Top of SELECTED TEXT

# chick pix



## annlouise (Jul 29, 2012)

my cute little bundles of fluff


----------



## cogburn (Jul 16, 2012)

Starting to feather out. Cute little guys.. What are they?


----------



## annlouise (Jul 29, 2012)

i have no clue we had to buy fertile eggs as we have no roo so its pot luck for us.its the first time we have had a broody so we weren't all that organised in picking eggs carefully.


----------



## rob (Jun 20, 2012)

cute birds ya got there.


----------



## cogburn (Jul 16, 2012)

I'll show you a pic of a chick of mine, it looks just like one of yours, which is now a partridge color hen. The one with the racing stripes.. Lol


----------



## annlouise (Jul 29, 2012)

cogburn said:


> I'll show you a pic of a chick of mine, it looks just like one of yours, which is now a partridge color hen. The one with the racing stripes.. Lol


do you have a pic of what she looks like now??

Bottom of SELECTED TEXT
Top of PROVIDED INFORMATION

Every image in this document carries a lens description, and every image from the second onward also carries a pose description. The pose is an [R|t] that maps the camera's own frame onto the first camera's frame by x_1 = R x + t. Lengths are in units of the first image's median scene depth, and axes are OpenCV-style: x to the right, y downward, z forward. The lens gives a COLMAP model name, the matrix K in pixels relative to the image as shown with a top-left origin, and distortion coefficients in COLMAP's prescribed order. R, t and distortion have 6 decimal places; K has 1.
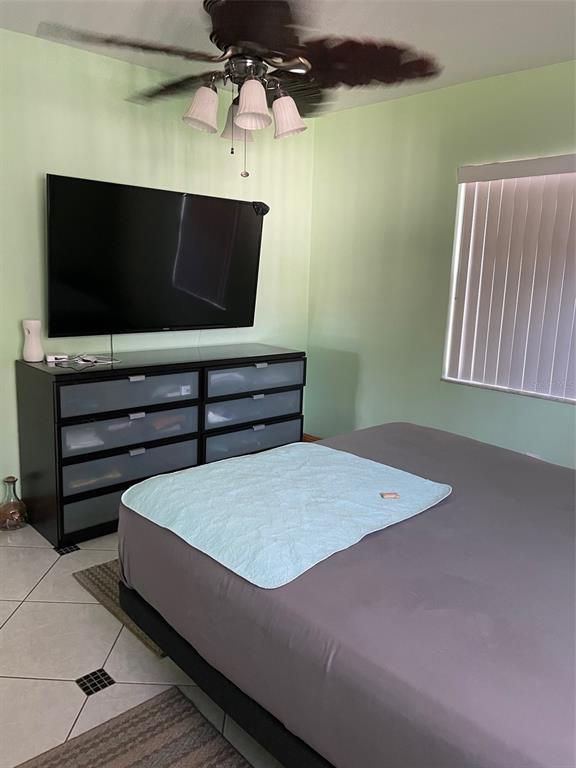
lens RADIAL K [[583.7, 0, 288.3], [0, 583.7, 386.1], [0, 0, 1]] dist [0.029353, -0.045540]
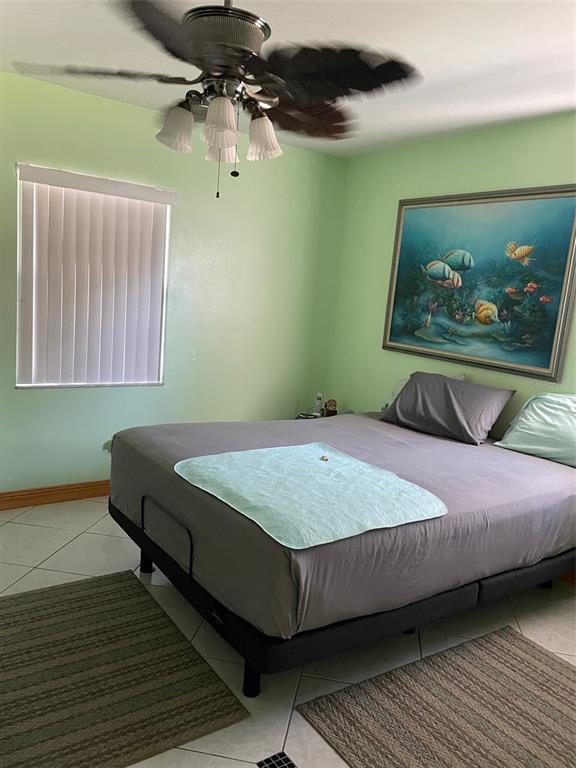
lens RADIAL K [[583.7, 0, 288.9], [0, 583.7, 383.2], [0, 0, 1]] dist [0.029353, -0.045540]
pose [[0.134190, -0.164269, 0.977246, -0.984925], [0.122274, 0.981373, 0.148172, -0.172837], [-0.983383, 0.099609, 0.151776, 0.722148]]
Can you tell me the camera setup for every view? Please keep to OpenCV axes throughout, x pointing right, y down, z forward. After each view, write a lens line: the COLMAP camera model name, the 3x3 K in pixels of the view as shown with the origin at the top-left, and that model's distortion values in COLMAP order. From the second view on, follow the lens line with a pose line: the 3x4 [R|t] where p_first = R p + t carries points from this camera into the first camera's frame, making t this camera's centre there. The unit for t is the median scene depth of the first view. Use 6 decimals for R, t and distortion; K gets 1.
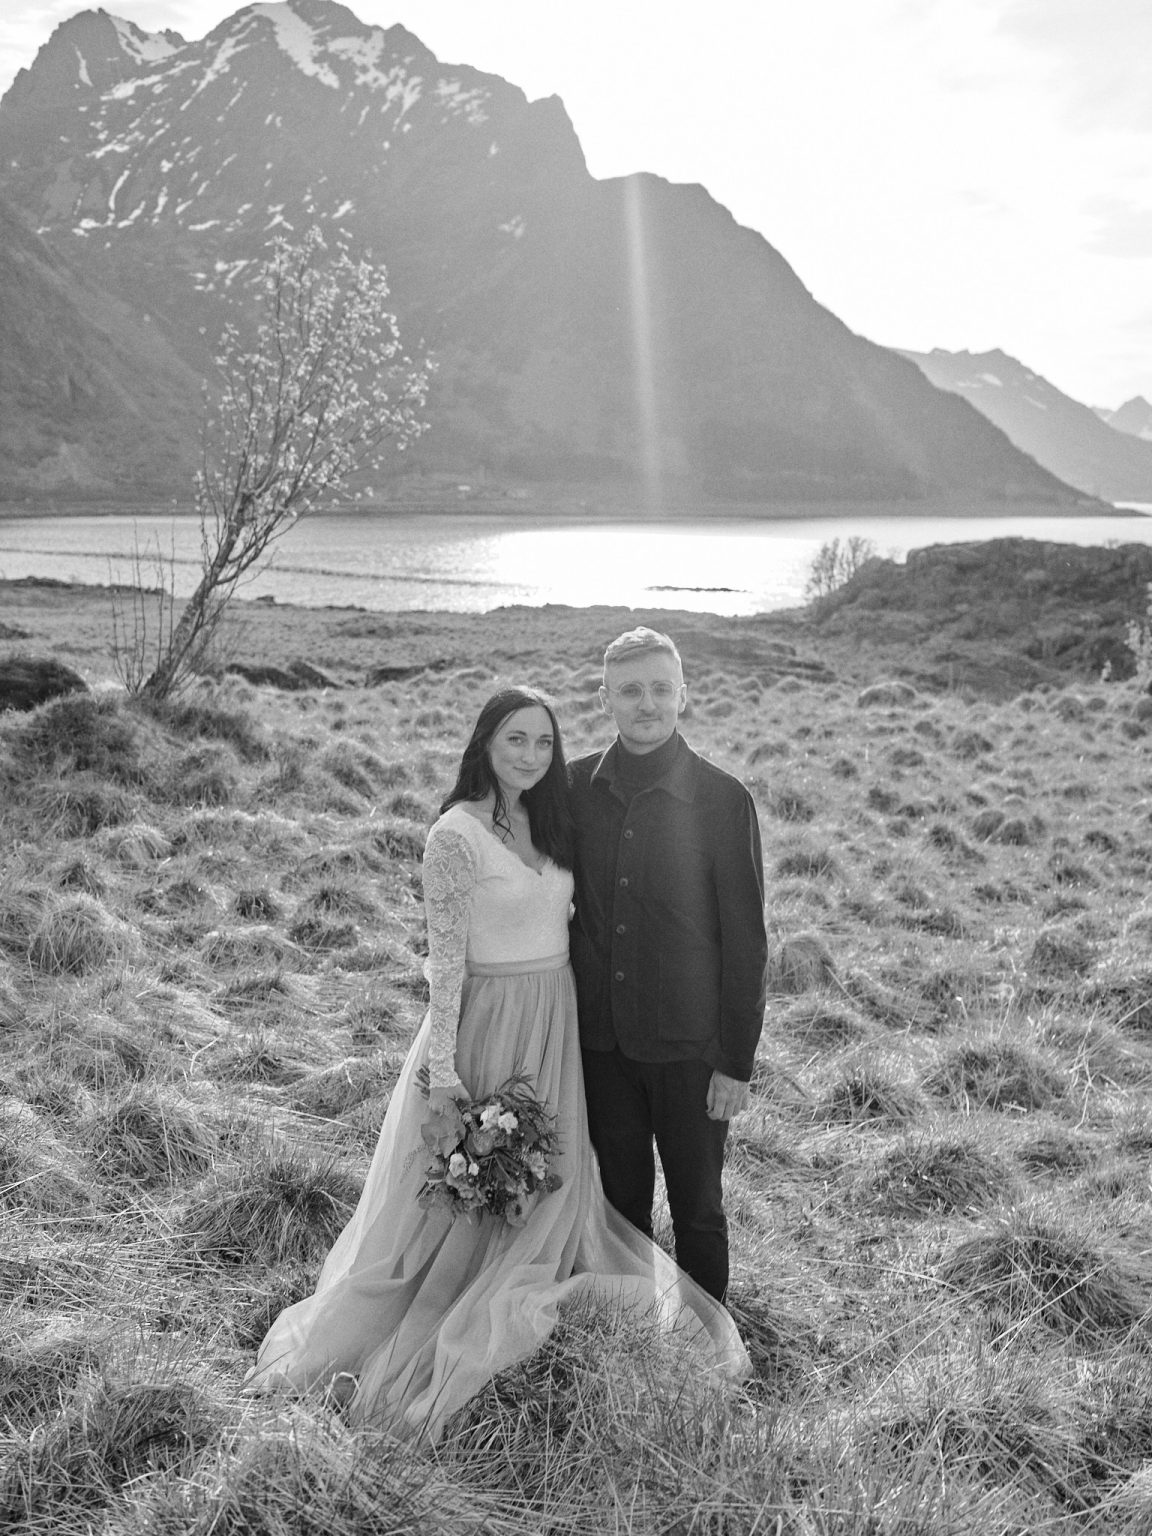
lens RADIAL K [[2019.0, 0, 540.8], [0, 2019.0, 767.8], [0, 0, 1]] dist [0.027363, -0.008548]
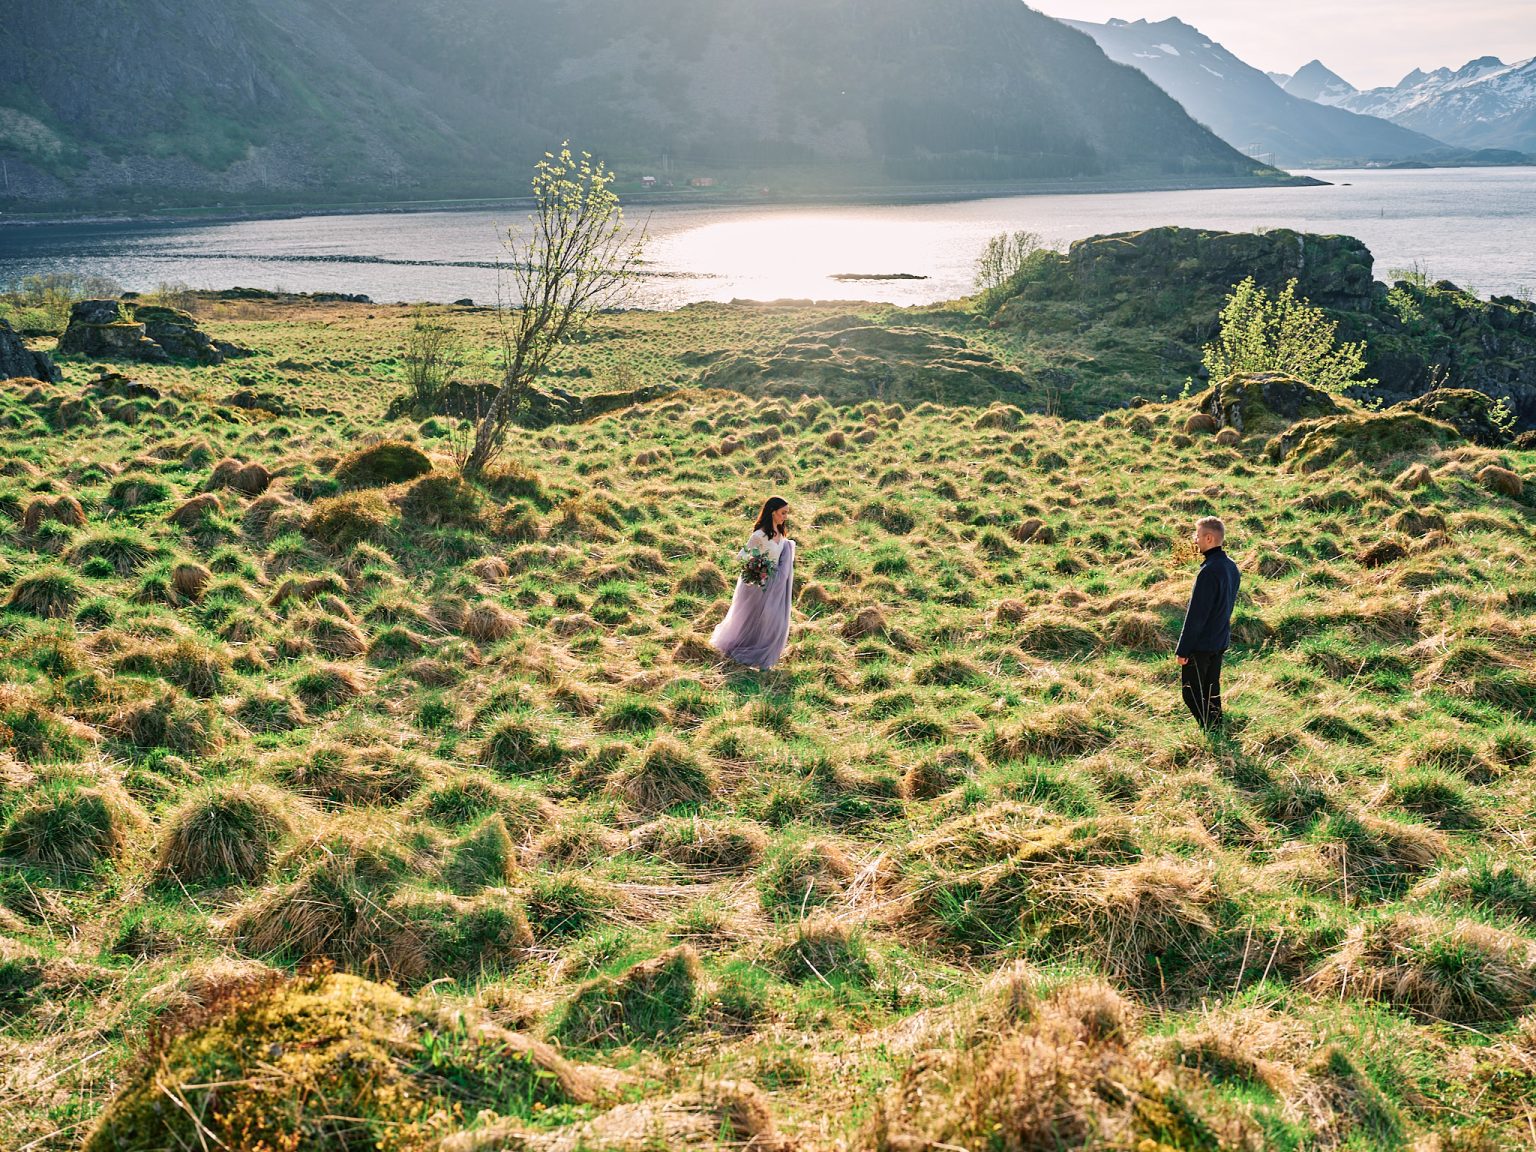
lens RADIAL K [[2019.0, 0, 768.0], [0, 2019.0, 576.0], [0, 0, 1]] dist [0.027363, -0.008548]
pose [[0.999332, -0.033411, 0.014794, 0.003193], [0.032402, 0.997433, 0.063862, -0.023514], [-0.016889, -0.063340, 0.997849, -0.289414]]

Bottom of PROVIDED INFORMATION

**TASK TO CARRY OUT**
Do these statements agree with the chick thread above? Answer yes or no for each, quoting the words from the thread that decide it. 1. annlouise had a rooster. 2. cogburn's chick became a partridge color hen. 3. annlouise had had a broody before this time.

**REPLY TO THE TASK**
1. No: "we have no roo"
2. Yes: "which is now a partridge color hen"
3. No: "its the first time we have had a broody"